Annual health care expenditures directly caused by tobacco use add up to more than $2.1 billion in the State of Oregon.
For every dollar spent on community-based prevention programs, Oregonians would save more than $5 in health care costs.
Unlike revenue generated by other taxes, the cigarette tax provides a predictable source of revenue.
Tobacco is still the number one preventable cause of death
Twenty-two percent of all Oregon deaths are attributable to tobacco. In fact, Oregon residents are four times more likely to die from tobacco-related causes than from motor vehicle accidents, suicide, AIDS, and homicide combined.
...AND IT’S COSTING Oregonians BILLIONS OF DOLLARS
Annual healthcare expenditures and productivity loss directly caused by tobacco use add up to more than $2.1 billion every year.
Smoking related diseases cost the Oregon Health Plan $287 million per year.
Although a pack of cigarettes is sold for about $4.50, when smoking-related health costs are added, the price society pays per-pack price equals more than $11.
Tax Cigarettes to Save Lives
A 60 cent increase in the cigarette tax will:
Make tobacco more expensive for kids to buy, resulting in an 8.2 percent decrease in youth smoking and keeping about 19,000 Oregon kids from picking up smoking.
Help 9,000 adults to quit cigarette smoking.
Prevent 2,600 smoking-affected births over the next five years.
Investing in chronic Disease Prevention makes dollars and sense.
A 60-cent increase in the cigarette tax would result in an additional $53 million in the first year and as much as $128 million in new revenue during the 2009-11 biennium.
An investment of $10 per person per year in proven community-based disease prevention programs in Oregon could yield net savings of $32 million in two years and more than $190 million per year in five years.
A Majority of Oregonians Support a cigarette tax increase
A December 2008 statewide poll revealed that 67% of Oregonians surveyed support increasing the cigarette tax by 60 cents per pack to pay for public education programs to prevent and reduce tobacco use and obesity, and to recover smoking related health care costs in the Oregon Health Plan.

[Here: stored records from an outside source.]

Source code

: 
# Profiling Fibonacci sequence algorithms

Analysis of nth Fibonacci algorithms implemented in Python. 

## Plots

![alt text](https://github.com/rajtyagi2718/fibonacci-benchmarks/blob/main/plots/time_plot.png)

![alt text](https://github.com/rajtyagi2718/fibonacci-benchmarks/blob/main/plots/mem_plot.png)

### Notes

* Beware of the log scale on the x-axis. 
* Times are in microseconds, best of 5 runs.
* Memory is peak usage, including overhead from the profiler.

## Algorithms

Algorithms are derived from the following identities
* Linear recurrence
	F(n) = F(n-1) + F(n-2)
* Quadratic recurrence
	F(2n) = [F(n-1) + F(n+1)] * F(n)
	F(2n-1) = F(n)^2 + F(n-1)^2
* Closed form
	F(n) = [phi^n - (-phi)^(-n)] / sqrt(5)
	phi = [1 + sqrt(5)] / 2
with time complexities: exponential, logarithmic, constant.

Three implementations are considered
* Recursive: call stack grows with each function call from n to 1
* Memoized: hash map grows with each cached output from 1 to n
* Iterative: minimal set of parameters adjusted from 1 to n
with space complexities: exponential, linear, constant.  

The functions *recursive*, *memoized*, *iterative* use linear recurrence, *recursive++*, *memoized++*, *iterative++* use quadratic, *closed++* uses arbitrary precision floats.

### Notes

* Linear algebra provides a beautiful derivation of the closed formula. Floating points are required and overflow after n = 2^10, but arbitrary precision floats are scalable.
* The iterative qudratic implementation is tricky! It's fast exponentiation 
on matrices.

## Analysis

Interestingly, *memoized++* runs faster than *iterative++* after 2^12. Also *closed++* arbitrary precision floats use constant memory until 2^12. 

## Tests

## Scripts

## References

Nearly 9 in 10 Oregonians agreed that tobacco prevention and quit programs are important to the health and well-being of all Oregonians
Cigarette Taxes: A predictable source of revenue
Unlike revenue generated by income or sales taxes, the cigarette tax provides a predictable source of revenue.
After an increase, state cigarette tax revenue sharply increase and then slowly decline because of a reduction in state smoking rates - but those declines will be gradual and completely predictable. There will be no surprises and the state can easily adapt.
State tobacco tax revenues are more predictable and stable than state income tax or corporate tax revenues, which can decline sharply because of unexpected economic downturns.